İşte onun hülasası ha. وَاِنَّٓا اِنْ شَٓاءَاللّٰهُ بِكُمْ لاَحِقُونَ İnşaallah bizde size iltihak edeceğiz.
-: Büreyde (R.A)’den; Ashab kabristana çıktıkları zaman peygamber efendimiz onların şöyle demelerini ta’lim ederdi: “Ey kabirde yatan mü’minler, Müslümanlar size selam olsun, inşaallah bizde sizin peşinizden geleceğiz. Bizim için de sizin için de Allahtan mağfiret dileriz.”
İbni Abbas (R.A)’dan; Resul-i Ekrem (S.A.V.) Medine’de bir kabrisatana uğradı. Onlara dönerek: “Ey ehl-i kubur size selam olsun. Allah sizi ve bizi yarlığasın. Siz bizim selefimizsiniz biz de sizin izinizdeyiz” buyurmuştur.
Hulusi Bey: İzinizdeyiz buyurmuştur.
-: Hem mahiyeti peygamberelere iman rüknüne bakıp remzen isbat eder.
(10.söz/ Zeylin ikinci parçası)
Hulusi Bey: Neyse.
-: Hem hayatın sırr-ı mahiyeti, “Peygamberlere iman” rüknüne bakıp remzen isbat eder. Evet, madem kâinat, hayat için yaratılmış ve hayat dahi Hayy-u Kayyum-u Ezelî’nin bir cilve-i a’zamıdır, bir nakş-ı ekmelidir, bir san’at-ı ecmelidir. Madem hayat-ı sermediye, resullerin gönderilmesiyle ve kitapların indirilmesiyle kendini gösterir.
Hulusi Bey: Peygamberlerin gönderilmesiyle yani. Evet
-: Ve kitapların indirilmesiyle kendini gösterir. Evet.
Hulusi Bey: Yani ölülere değil, peygamberler hayatlılara yaşayanlara gönderilmiştir. Peygamberler de kitaplar da dolayısıyla o yaşayanlara bazı kanunname-i ilahi olarak indirilmiştir.
-: Evet, eğer kitaplar ve peygamberler olmaz ise, o hayat-ı ezeliye bilinmez.
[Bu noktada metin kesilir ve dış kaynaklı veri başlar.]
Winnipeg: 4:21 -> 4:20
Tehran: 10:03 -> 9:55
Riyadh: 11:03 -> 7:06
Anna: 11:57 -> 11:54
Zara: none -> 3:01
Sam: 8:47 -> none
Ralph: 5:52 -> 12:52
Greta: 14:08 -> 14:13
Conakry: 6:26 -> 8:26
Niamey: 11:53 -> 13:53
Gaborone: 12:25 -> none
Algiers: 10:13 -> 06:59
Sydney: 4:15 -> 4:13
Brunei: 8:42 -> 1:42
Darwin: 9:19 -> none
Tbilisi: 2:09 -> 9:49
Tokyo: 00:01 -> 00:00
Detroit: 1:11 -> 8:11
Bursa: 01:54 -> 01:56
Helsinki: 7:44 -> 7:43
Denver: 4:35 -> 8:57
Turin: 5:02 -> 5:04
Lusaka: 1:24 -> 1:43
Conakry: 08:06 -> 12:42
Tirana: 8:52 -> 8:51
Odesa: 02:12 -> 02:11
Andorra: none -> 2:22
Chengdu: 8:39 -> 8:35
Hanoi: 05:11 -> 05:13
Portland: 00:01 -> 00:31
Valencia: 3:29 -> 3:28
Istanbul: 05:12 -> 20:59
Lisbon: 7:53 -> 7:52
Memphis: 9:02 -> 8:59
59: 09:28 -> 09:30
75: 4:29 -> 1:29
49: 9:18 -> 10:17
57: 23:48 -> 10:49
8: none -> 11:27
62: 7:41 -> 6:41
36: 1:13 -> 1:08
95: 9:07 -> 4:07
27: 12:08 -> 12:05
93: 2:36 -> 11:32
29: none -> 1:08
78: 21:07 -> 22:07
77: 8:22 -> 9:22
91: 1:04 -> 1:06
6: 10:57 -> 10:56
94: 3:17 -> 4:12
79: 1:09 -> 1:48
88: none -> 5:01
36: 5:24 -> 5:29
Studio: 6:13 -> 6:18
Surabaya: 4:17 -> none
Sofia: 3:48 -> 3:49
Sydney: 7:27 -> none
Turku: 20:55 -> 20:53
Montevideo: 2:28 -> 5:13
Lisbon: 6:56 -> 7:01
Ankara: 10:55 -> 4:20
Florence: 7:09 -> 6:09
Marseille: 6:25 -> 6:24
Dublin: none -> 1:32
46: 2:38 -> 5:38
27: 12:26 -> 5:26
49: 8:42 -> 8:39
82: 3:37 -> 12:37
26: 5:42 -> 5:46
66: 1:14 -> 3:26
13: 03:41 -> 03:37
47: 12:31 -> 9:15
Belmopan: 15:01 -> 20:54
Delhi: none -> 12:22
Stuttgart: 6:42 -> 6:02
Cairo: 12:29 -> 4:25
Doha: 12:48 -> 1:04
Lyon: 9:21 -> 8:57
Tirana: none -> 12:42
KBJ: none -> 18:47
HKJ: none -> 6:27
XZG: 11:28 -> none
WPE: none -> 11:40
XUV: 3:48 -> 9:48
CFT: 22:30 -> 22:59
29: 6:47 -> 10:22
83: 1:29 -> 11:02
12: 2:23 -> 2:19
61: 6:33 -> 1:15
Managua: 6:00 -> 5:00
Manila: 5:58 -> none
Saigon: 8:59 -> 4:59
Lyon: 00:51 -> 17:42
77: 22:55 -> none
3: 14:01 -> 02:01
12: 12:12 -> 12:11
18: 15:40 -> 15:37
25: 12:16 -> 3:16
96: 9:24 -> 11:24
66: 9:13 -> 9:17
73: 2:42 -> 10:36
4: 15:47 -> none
Nasılki bir adamın söylemesiyle diri ve hayatdar olduğu anlaşılır. Öyle de, bu kâinatın perdesi altında olan âlem-i gaybın arkasında söyleyen, konuşan, emir ve nehyedip hitap eden bir zâtın kelimatını, hitabatını gösterecek peygamberler ve nâzil olan kitaplardır.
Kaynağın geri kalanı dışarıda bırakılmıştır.